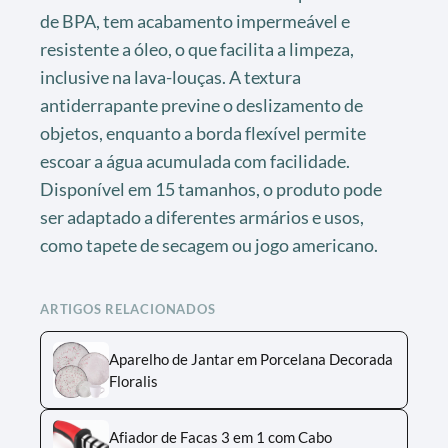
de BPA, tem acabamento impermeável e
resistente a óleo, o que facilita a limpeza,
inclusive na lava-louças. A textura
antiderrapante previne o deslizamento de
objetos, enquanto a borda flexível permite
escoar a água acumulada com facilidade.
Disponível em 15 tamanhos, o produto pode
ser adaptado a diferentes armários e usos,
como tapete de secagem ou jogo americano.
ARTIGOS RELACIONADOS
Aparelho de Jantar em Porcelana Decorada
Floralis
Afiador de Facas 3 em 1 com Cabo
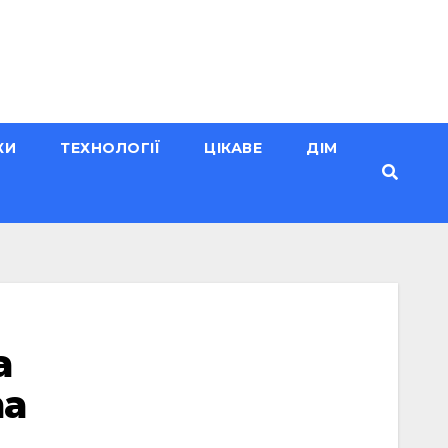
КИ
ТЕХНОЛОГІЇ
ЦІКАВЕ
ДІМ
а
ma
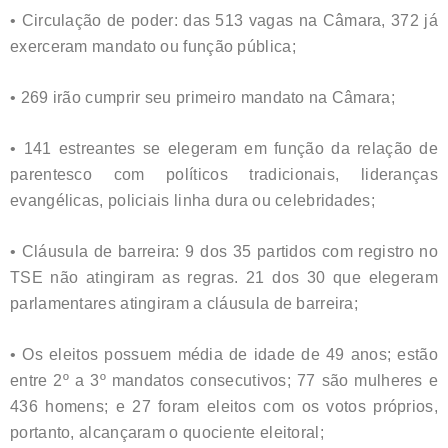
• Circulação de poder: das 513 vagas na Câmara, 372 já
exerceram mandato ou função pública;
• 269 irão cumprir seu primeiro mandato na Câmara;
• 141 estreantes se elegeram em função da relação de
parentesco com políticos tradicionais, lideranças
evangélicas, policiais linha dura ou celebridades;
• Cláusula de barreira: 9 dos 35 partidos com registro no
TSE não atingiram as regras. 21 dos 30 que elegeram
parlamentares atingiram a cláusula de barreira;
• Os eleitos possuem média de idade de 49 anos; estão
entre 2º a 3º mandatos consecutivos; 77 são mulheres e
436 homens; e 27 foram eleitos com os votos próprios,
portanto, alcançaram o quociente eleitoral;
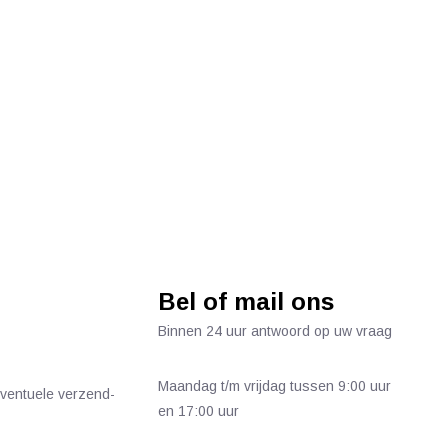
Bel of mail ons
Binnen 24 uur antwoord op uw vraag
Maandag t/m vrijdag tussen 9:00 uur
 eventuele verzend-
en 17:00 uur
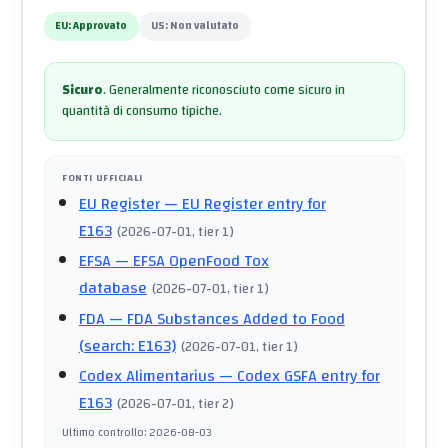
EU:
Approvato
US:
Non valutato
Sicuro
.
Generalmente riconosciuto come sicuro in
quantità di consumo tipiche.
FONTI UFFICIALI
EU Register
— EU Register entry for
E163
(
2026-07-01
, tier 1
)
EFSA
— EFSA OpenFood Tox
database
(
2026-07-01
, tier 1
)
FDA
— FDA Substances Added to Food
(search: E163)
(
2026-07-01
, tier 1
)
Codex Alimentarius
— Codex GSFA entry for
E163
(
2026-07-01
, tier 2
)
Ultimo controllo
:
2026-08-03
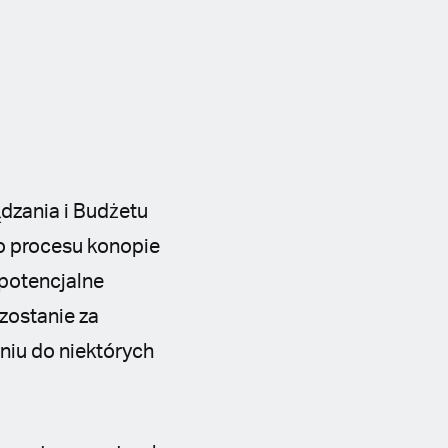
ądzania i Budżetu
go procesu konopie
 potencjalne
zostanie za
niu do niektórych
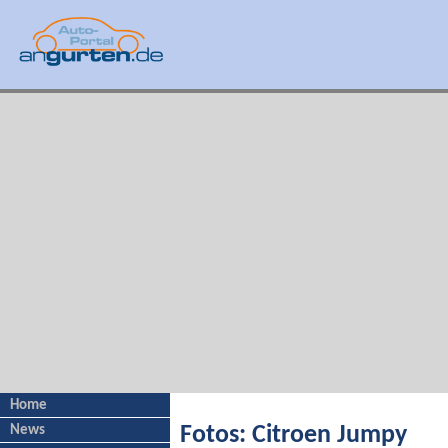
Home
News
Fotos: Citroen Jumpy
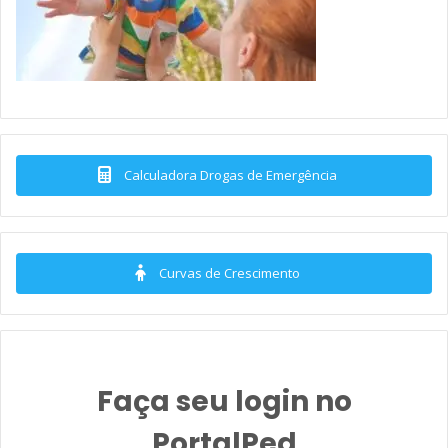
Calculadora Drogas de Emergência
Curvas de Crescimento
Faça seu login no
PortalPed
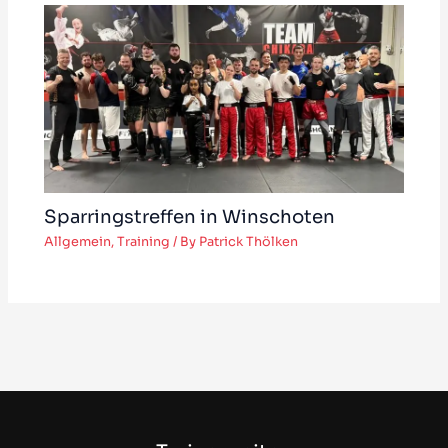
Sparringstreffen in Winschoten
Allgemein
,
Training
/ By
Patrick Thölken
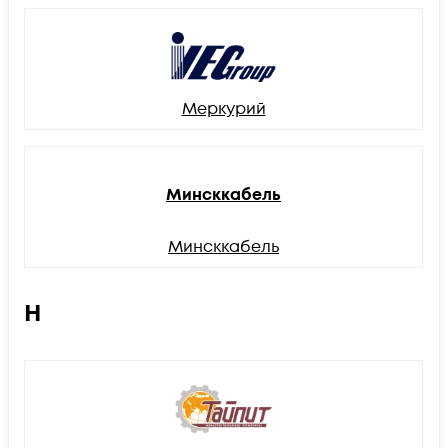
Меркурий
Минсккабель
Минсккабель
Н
--
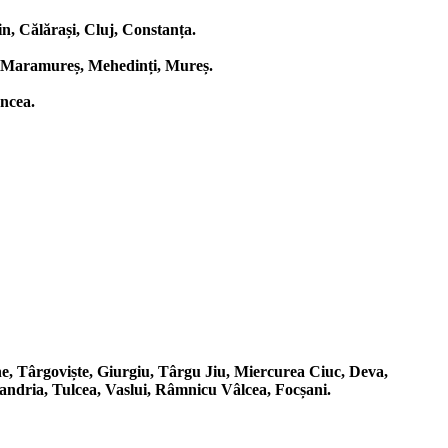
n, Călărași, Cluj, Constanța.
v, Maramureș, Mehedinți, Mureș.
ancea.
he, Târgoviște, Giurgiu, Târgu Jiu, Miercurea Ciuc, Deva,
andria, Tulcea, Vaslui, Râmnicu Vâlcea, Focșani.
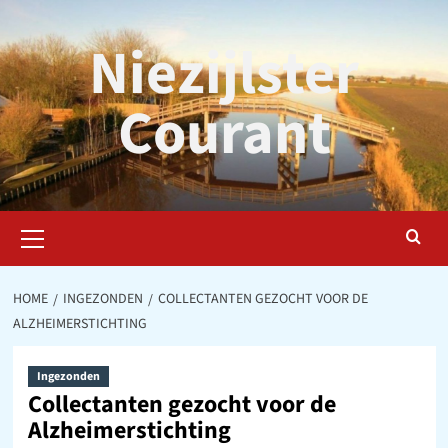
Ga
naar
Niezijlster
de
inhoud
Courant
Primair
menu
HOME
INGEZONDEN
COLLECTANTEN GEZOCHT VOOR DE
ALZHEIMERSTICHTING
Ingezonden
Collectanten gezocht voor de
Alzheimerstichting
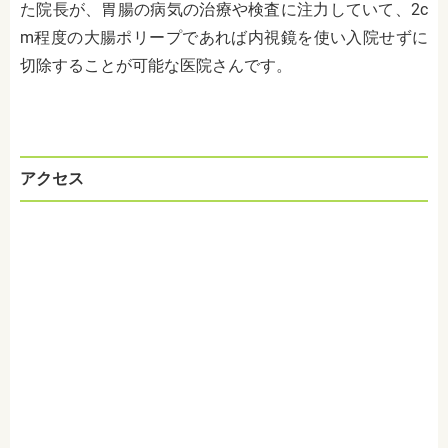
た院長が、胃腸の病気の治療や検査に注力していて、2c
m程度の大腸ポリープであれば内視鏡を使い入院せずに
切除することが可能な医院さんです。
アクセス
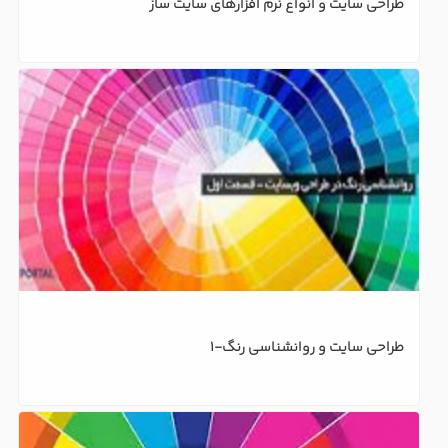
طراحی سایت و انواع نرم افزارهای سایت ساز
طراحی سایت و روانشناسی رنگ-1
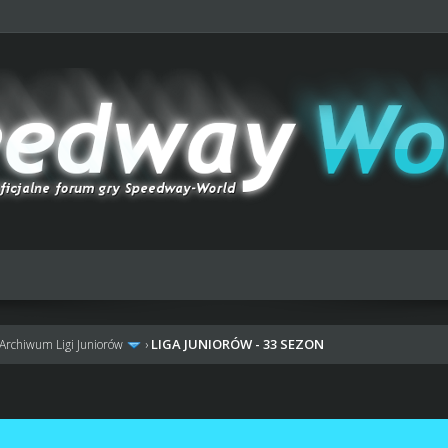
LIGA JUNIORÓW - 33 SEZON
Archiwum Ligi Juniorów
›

§ **Your assignment**
Collect every line of the material above that contains the word "atingiram". Case counts, so match capital and small letters exactly.

§ **Worked solution**
TSE não atingiram as regras. 21 dos 30 que elegeram
parlamentares atingiram a cláusula de barreira;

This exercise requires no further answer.